YOUR TASK —
Each entry must come back word for word; drop the images as you go.

DATA LISTING —

┌────────

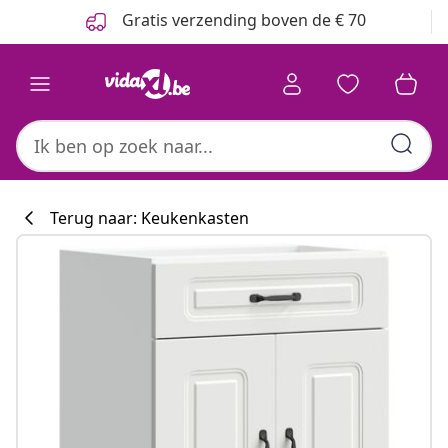
Vorige
Volgende
Gratis verzending boven de € 70
Terug naar: Keukenkasten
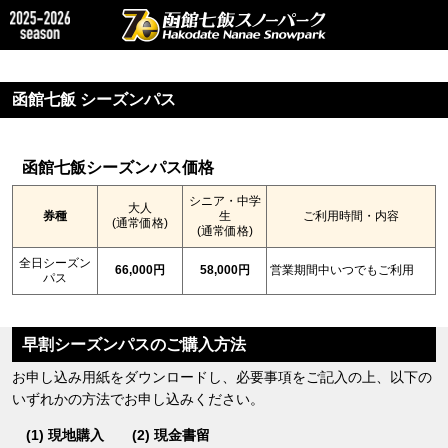
函館七飯 シーズンパス
函館七飯シーズンパス価格
シニア・中学
大人
券種
生
ご利用時間・内容
(通常価格)
(通常価格)
全日シーズン
66,000円
58,000円
営業期間中いつでもご利用
パス
早割シーズンパスのご購入方法
お申し込み用紙をダウンロードし、必要事項をご記入の上、以下の
いずれかの方法でお申し込みください。
(1) 現地購入
(2) 現金書留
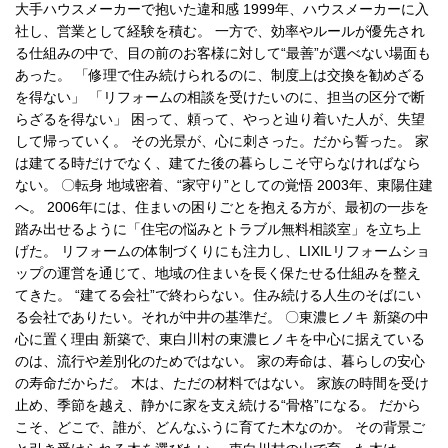
大手ハウスメーカーで抱いた違和感 1999年、ハウスメーカーに入
社し、営業として経験を積む。 一方で、効率やルールが優先され
る仕組みの中で、目の前のお客様に対して“最善”が選べない場面も
あった。 「修理で住み続けられるのに、制度上は交換を勧めざる
を得ない」 「リフォームの相談を受けたいのに、担当の区分で断
らざるを得ない」 困って、頼って、やっと辿り着いた人が、失望
して帰っていく。 その光景が、心に刺さった。だから誓った。 家
は建てる時だけでなく、建てた後の暮らしこそ守らなければなら
ない。 〇転身 地域密着、“家守り”としての覚悟 2003年、東陽住建
へ。 2006年には、住まいの困りごとを抱える方が、最初の一歩を
踏み出せるように「住宅の悩みとトラブル無料相談室」を立ち上
げた。 リフォームの体制づくりにも注力し、LIXILリフォームショ
ップの運営を通じて、地域の住まいを長く保たせる仕組みを整え
てきた。 “建てる会社”で終わらない。住み続ける人生のそばにい
る会社でありたい。それが中井の基準だ。 〇東濃ヒノキ 新築の中
心に置く理由 新築で、東白川村の東濃ヒノキを中心に据えている
のは、流行や差別化のためではない。 家の寿命は、暮らしの安心
の寿命だからだ。 木は、ただの材料ではない。 家族の時間を受け
止め、季節を越え、静かに家を支え続ける“骨格”になる。 だから
こそ、どこで、誰が、どんなふうに育てた木なのか。 その背景ご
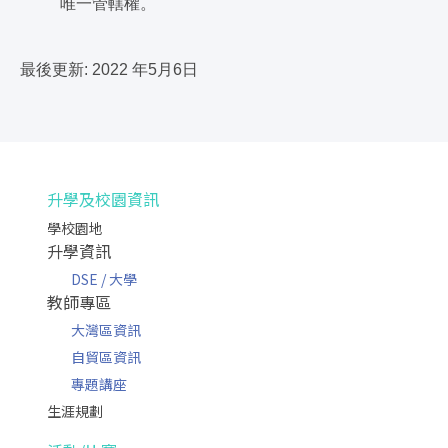
唯一管轄權。
最後更新: 2022 年5月6日
升學及校園資訊
學校園地
升學資訊
DSE / 大學
教師專區
大灣區資訊
自貿區資訊
專題講座
生涯規劃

└────────

EXERCISE ANSWER —
Vorige
Volgende
Gratis verzending boven de € 70
Terug naar: Keukenkasten
函館七飯 シーズンパス
函館七飯シーズンパス価格
シニア・中学
大人
券種
生
ご利用時間・内容
(通常価格)
(通常価格)
全日シーズン
66,000円
58,000円
営業期間中いつでもご利用
パス
早割シーズンパスのご購入方法
お申し込み用紙をダウンロードし、必要事項をご記入の上、以下の
いずれかの方法でお申し込みください。
(1) 現地購入
(2) 現金書留
大手ハウスメーカーで抱いた違和感 1999年、ハウスメーカーに入
社し、営業として経験を積む。 一方で、効率やルールが優先され
る仕組みの中で、目の前のお客様に対して“最善”が選べない場面も
あった。 「修理で住み続けられるのに、制度上は交換を勧めざる
を得ない」 「リフォームの相談を受けたいのに、担当の区分で断
らざるを得ない」 困って、頼って、やっと辿り着いた人が、失望
して帰っていく。 その光景が、心に刺さった。だから誓った。 家
は建てる時だけでなく、建てた後の暮らしこそ守らなければなら
ない。 〇転身 地域密着、“家守り”としての覚悟 2003年、東陽住建
へ。 2006年には、住まいの困りごとを抱える方が、最初の一歩を
踏み出せるように「住宅の悩みとトラブル無料相談室」を立ち上
げた。 リフォームの体制づくりにも注力し、LIXILリフォームショ
ップの運営を通じて、地域の住まいを長く保たせる仕組みを整え
てきた。 “建てる会社”で終わらない。住み続ける人生のそばにい
る会社でありたい。それが中井の基準だ。 〇東濃ヒノキ 新築の中
心に置く理由 新築で、東白川村の東濃ヒノキを中心に据えている
のは、流行や差別化のためではない。 家の寿命は、暮らしの安心
の寿命だからだ。 木は、ただの材料ではない。 家族の時間を受け
止め、季節を越え、静かに家を支え続ける“骨格”になる。 だから
こそ、どこで、誰が、どんなふうに育てた木なのか。 その背景ご
唯一管轄權。
最後更新: 2022 年5月6日
升學及校園資訊
學校園地
升學資訊
DSE / 大學
教師專區
大灣區資訊
自貿區資訊
專題講座
生涯規劃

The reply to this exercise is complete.